Task to complete
Leave out every picture, and restate word for word only the lines from the one containing "index tip: (273, 270)" through the end of the material.

Exercise data
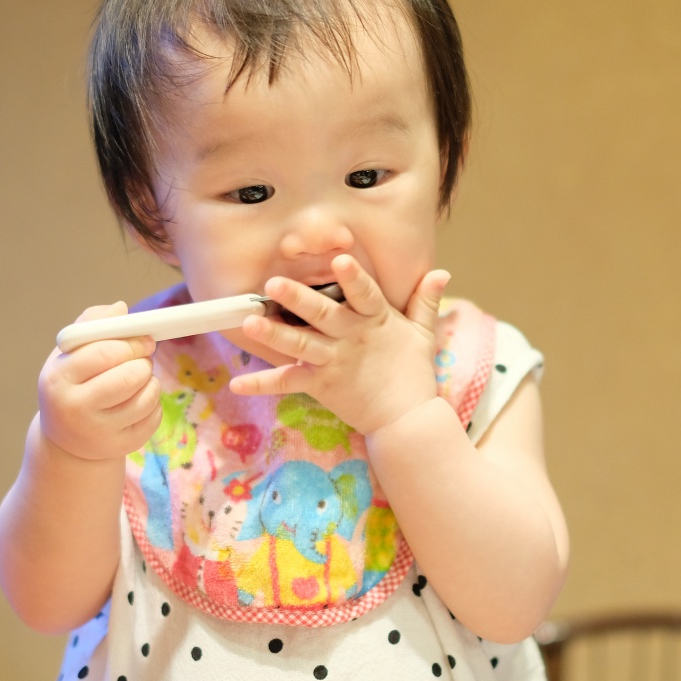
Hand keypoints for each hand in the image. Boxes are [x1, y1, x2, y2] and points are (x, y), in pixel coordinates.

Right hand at [37, 302, 162, 460]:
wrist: (66, 441)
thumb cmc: (71, 385)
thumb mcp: (69, 355)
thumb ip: (92, 325)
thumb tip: (120, 308)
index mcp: (57, 379)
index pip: (102, 353)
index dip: (130, 342)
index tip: (144, 338)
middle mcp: (73, 409)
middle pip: (128, 377)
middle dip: (143, 362)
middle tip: (143, 358)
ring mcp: (97, 432)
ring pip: (145, 398)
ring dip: (150, 382)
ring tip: (139, 379)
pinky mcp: (120, 447)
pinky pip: (153, 417)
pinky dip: (154, 404)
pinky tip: (139, 401)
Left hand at [229, 255, 450, 435]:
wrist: (407, 420)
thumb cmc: (412, 372)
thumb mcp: (423, 334)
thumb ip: (426, 301)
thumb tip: (442, 272)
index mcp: (376, 321)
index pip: (366, 294)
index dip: (353, 278)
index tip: (339, 260)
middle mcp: (351, 338)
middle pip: (322, 315)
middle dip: (298, 298)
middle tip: (273, 283)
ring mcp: (334, 362)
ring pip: (300, 345)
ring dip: (274, 334)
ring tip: (250, 321)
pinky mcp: (321, 385)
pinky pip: (288, 383)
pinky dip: (262, 384)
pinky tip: (237, 383)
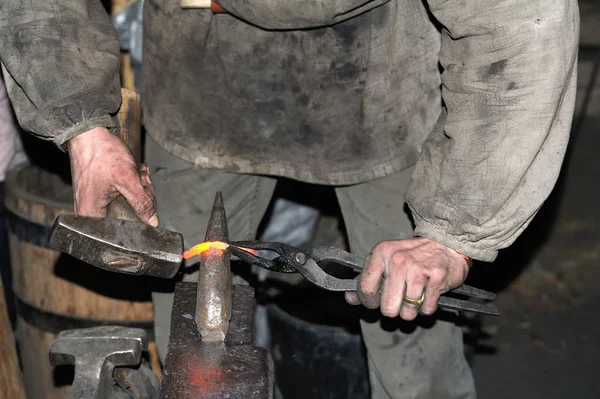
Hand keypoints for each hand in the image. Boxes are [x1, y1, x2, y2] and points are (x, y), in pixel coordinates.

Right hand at [67, 127, 157, 225]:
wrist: (88, 132)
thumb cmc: (102, 154)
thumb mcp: (128, 179)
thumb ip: (141, 203)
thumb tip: (153, 222)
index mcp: (91, 214)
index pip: (121, 230)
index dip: (139, 218)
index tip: (146, 201)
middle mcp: (88, 211)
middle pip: (125, 216)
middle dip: (141, 198)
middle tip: (143, 181)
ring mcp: (93, 200)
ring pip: (126, 203)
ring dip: (138, 188)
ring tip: (139, 173)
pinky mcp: (98, 191)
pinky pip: (121, 194)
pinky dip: (132, 184)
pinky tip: (137, 172)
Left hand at [345, 237, 469, 319]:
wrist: (445, 243)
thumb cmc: (412, 255)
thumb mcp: (385, 260)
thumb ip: (367, 280)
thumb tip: (350, 298)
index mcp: (381, 253)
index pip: (365, 289)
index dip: (369, 302)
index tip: (375, 302)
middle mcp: (397, 261)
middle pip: (387, 308)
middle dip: (393, 309)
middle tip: (399, 299)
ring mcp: (418, 269)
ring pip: (407, 312)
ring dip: (411, 309)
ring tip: (415, 295)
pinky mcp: (436, 278)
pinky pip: (426, 309)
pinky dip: (427, 307)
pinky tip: (428, 293)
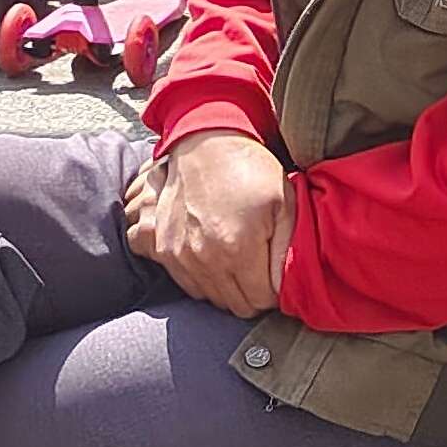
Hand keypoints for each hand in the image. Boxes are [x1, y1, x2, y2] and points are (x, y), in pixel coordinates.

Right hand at [128, 133, 293, 317]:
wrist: (205, 142)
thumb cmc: (249, 169)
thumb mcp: (285, 204)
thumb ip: (287, 252)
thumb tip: (286, 289)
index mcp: (237, 249)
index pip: (260, 300)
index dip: (272, 289)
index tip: (273, 270)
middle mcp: (202, 257)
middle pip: (234, 304)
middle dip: (250, 291)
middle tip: (257, 265)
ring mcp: (176, 253)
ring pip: (207, 296)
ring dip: (224, 284)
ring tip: (234, 255)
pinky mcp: (158, 246)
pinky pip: (182, 281)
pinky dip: (197, 275)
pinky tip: (208, 254)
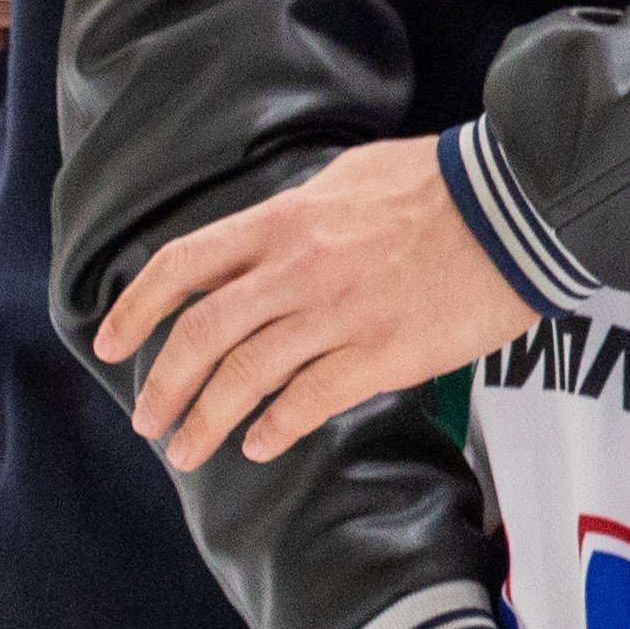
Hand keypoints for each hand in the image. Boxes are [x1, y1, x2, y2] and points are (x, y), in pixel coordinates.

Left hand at [104, 140, 529, 470]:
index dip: (136, 309)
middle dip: (165, 386)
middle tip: (150, 421)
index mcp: (283, 222)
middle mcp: (297, 271)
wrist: (517, 208)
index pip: (182, 266)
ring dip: (208, 422)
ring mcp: (339, 316)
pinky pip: (310, 401)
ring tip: (191, 450)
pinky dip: (275, 428)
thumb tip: (268, 239)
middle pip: (201, 336)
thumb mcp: (351, 178)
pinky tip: (262, 443)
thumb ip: (300, 215)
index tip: (111, 343)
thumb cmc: (441, 185)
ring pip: (246, 378)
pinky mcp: (384, 355)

Task answer
index tip: (273, 270)
middle mcp: (202, 257)
middle pip: (234, 304)
middle dip: (250, 291)
middle tip: (257, 265)
ring mcp: (176, 253)
ring pip: (207, 296)
ring dip: (224, 284)
ring tip: (234, 255)
pinky mcp: (158, 246)
pinky pip: (182, 281)
pinky dip: (197, 275)
pinky tip: (208, 254)
Hand keypoints for each hand in the image. Boxes are [x1, y1, x2, y2] and points are (x, y), in pixel coordinates.

Left hand at [104, 140, 529, 470]:
index dip: (136, 309)
middle dip: (165, 386)
middle tip: (150, 421)
index mcp: (283, 222)
middle mcp: (297, 271)
wrist: (517, 208)
index pip: (182, 266)
ring dip: (208, 422)
ring mcp: (339, 316)
pinky pip: (310, 401)
ring tip: (191, 450)
pinky dip: (275, 428)
thumb tip: (268, 239)
middle pip: (201, 336)
thumb mcp: (351, 178)
pinky tip: (262, 443)
thumb ip: (300, 215)
index tip: (111, 343)
thumb cmc: (441, 185)
ring pip: (246, 378)
pinky mcp: (384, 355)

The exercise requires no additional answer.